YTHDF3 regulates Cbln1 mRNA stability in an m⁶A-dependent manner (A) Conservation of a very high-confidence m⁶A site in the 3′UTR of Cbln1 transcript, and the m⁶A site location was highlighted with a sky blue background. (B and C) Graphical explanation for the construction of luciferase reporters. The wild-type or mutant (m⁶A motif mutated) sequence of Cbln1-3′UTR was inserted into a pmirGLO vector between Firefly and Renilla elements.

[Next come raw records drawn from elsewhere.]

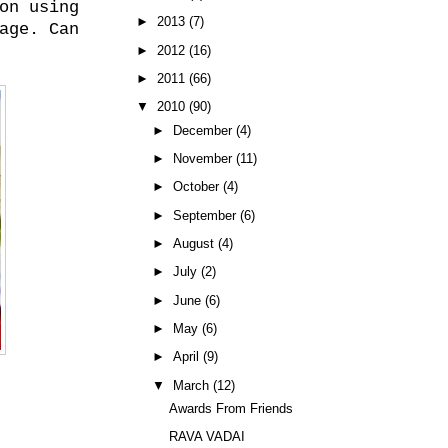
on using
►
2013
(7)
age. Can
►
2012
(16)
►
2011
(66)
▼
2010
(90)
►
December
(4)
►
November
(11)
►
October
(4)
►
September
(6)
►
August
(4)
►
July
(2)
►
June
(6)
►
May
(6)
►
April
(9)
▼
March
(12)
Awards From Friends
RAVA VADAI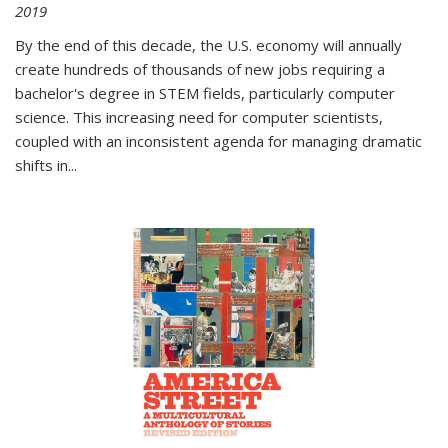
2019
By the end of this decade, the U.S. economy will annually
create hundreds of thousands of new jobs requiring a
bachelor's degree in STEM fields, particularly computer
science. This increasing need for computer scientists,
coupled with an inconsistent agenda for managing dramatic
shifts in
...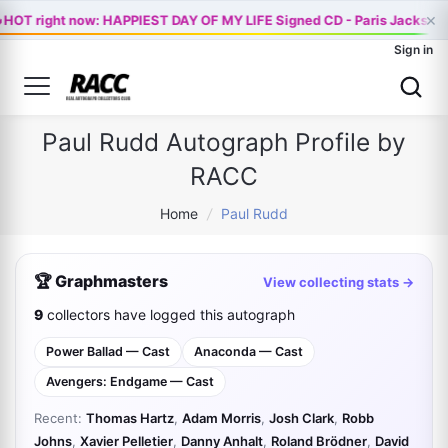

×
HOT right now: HAPPIEST DAY OF MY LIFE Signed CD - Paris Jackson 
Sign in
Paul Rudd Autograph Profile by
RACC
Home
/
Paul Rudd
🏆 Graphmasters
View collecting stats →
9
collectors have logged this autograph
Power Ballad — Cast
Anaconda — Cast
Avengers: Endgame — Cast
Recent:
Thomas Hartz
,
Adam Morris
,
Josh Clark
,
Robb
Johns
,
Xavier Pelletier
,
Danny Anhalt
,
Roland Brödner
,
David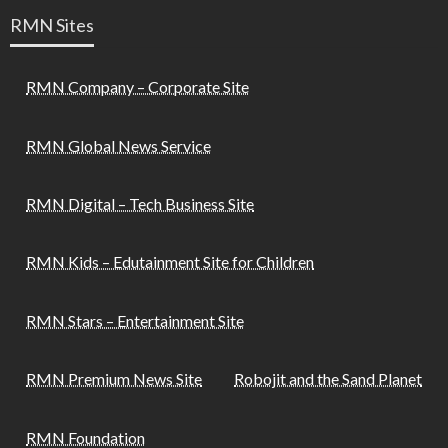
RMN Sites
RMN Company – Corporate Site
RMN Global News Service
RMN Digital – Tech Business Site
RMN Kids – Edutainment Site for Children
RMN Stars – Entertainment Site
RMN Premium News Site
Robojit and the Sand Planet
RMN Foundation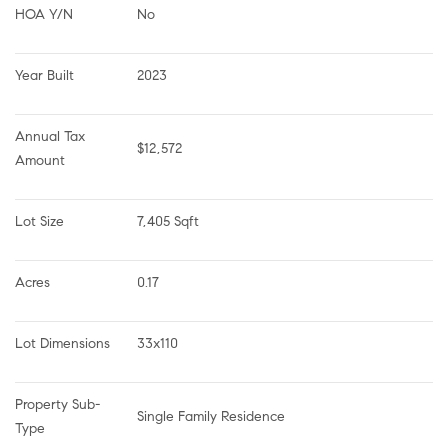
HOA Y/N
No
Year Built
2023
Annual Tax 
$12,572
Amount
Lot Size
7,405 Sqft
Acres
0.17
Lot Dimensions
33x110
Property Sub-
Single Family Residence
Type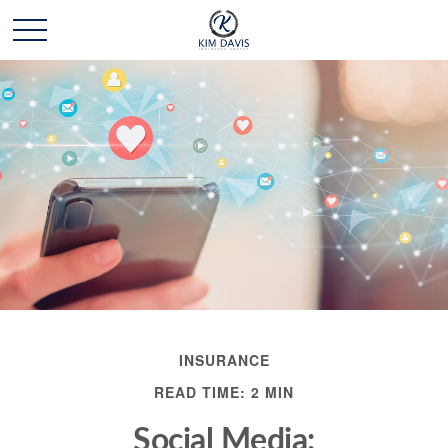
INSURANCE
READ TIME: 2 MIN
Social Media: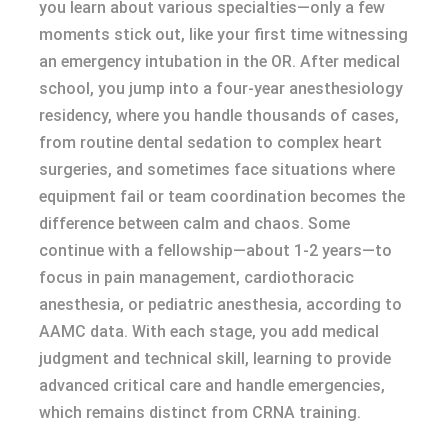
you learn about various specialties—only a few
moments stick out, like your first time witnessing
an emergency intubation in the OR. After medical
school, you jump into a four-year anesthesiology
residency, where you handle thousands of cases,
from routine dental sedation to complex heart
surgeries, and sometimes face situations where
equipment fail or team coordination becomes the
difference between calm and chaos. Some
continue with a fellowship—about 1-2 years—to
focus in pain management, cardiothoracic
anesthesia, or pediatric anesthesia, according to
AAMC data. With each stage, you add medical
judgment and technical skill, learning to provide
advanced critical care and handle emergencies,
which remains distinct from CRNA training.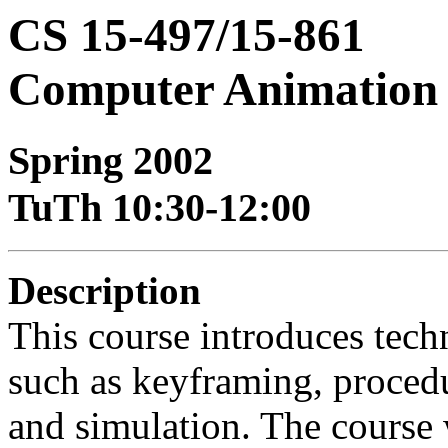
CS 15-497/15-861
Computer Animation
Spring 2002
TuTh 10:30-12:00
Description
This course introduces tec
such as keyframing, proced
and simulation. The course w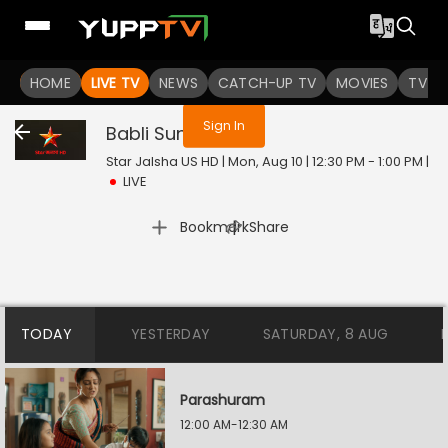
You are not logged in
HOME
LIVE TV
NEWS
CATCH-UP TV
MOVIES
TV S
Sign In
Babli Sundori
Live
Star Jalsha US HD | Mon, Aug 10 | 12:30 PM - 1:00 PM
|
LIVE
|
Bookmark
Share
TODAY
YESTERDAY
SATURDAY, 8 AUG
Parashuram
12:00 AM-12:30 AM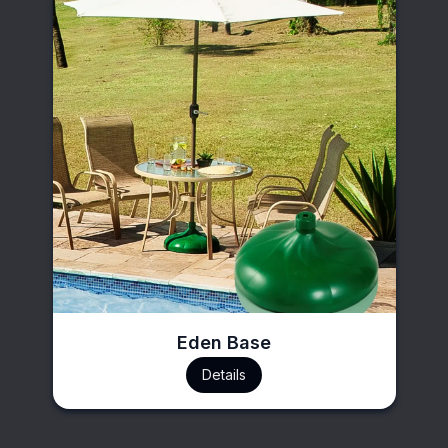
Eden Base
Details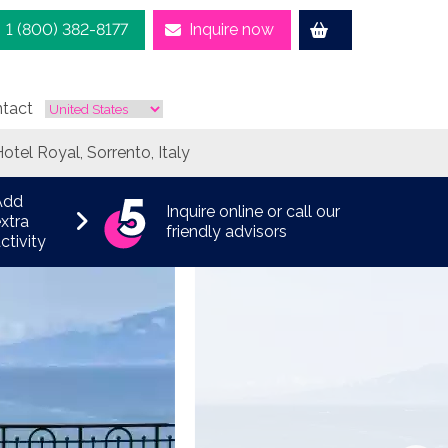
1 (800) 382-8177
Inquire now
tact
otel Royal, Sorrento, Italy
Add
Inquire online or call our
xtra
friendly advisors
ctivity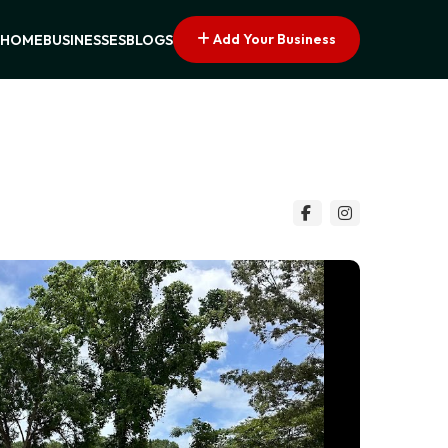
Add Your Business
HOME
BUSINESSES
BLOGS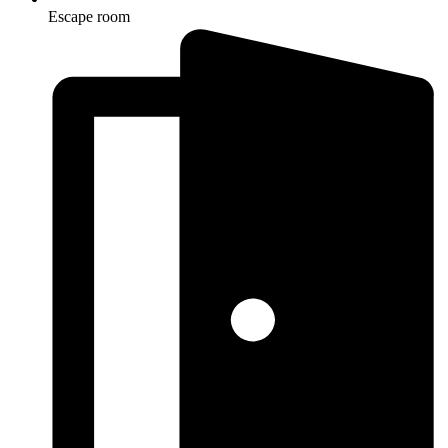
Escape room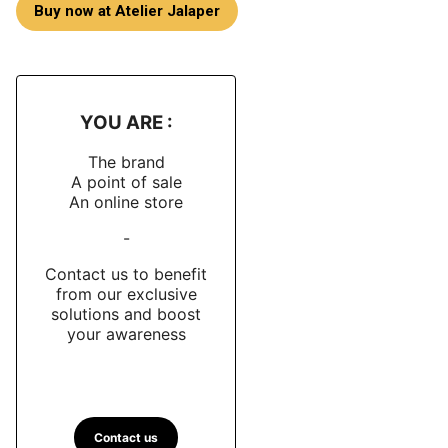
Buy now at Atelier Jalaper
YOU ARE :
The brand
A point of sale
An online store
-
Contact us to benefit
from our exclusive
solutions and boost
your awareness
Contact us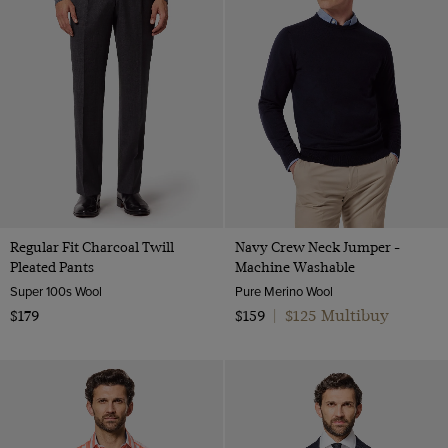
Regular Fit Charcoal Twill
Navy Crew Neck Jumper -
Pleated Pants
Machine Washable
Super 100s Wool
Pure Merino Wool
$125 Multibuy
$179
$159
|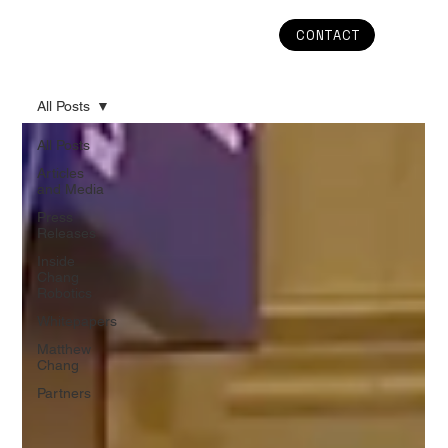
CONTACT
All Posts
All Posts
Articles
and Media
Press
Releases
Inside
Chang
Robotics
Whitepapers
Matthew
Chang
Partners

Relative luciferase activity was computed by the ratio of Firefly and Renilla luciferase values. (D and E) Relative luciferase activity of N2a cells transfected with the Cbln1-wild type or -mutated construct was measured, with normal or altered the expression of Ythdf3. Data are shown as mean ± SEM. ∗∗, p < 0.01; ns, no significance.

Figure 8

YTHDF3 destabilizes Cbln1 mRNA by recruiting BTG2 (A and B) The expression levels of CCR4–NOT deadenylase complex (Cnot2, Cnot3, Cnot4, Cnot7, Cnot8, Cnot10), BTG/Tob family members (Tob1, Tob2, Btg1, Btg2, Btg3), Parn and Rhau in the hippocampus from two groups (Ctrl, n = 2; PH, n = 2). (C) The expression levels of Cnot7, Btg1, and Btg2 in N2a cells treated with 3% O₂ for 24 h (Ctrl, n = 3; HY, n = 3). (D, E, and F) The protein level of BTG2 and CNOT7 in the hippocampus from two groups (Ctrl, n = 6; PH, n = 6). (G) YTHDF3 antibody, and control IgG antibody were used for immunoprecipitation of the mouse hippocampal tissue. YTHDF3-interacting proteins were examined by western blotting with anti-BTG2. The representative images were shown. (H, I, J, and K) The protein level of YTHDF3, BTG2, and CBLN1 in N2a cells after being treated with siBTG2 and Ythdf3-OE. Data are shown as mean ± SEM. ∗, p < 0.05; ∗∗, p < 0.01; ∗∗∗, p < 0.001; ns, no significance.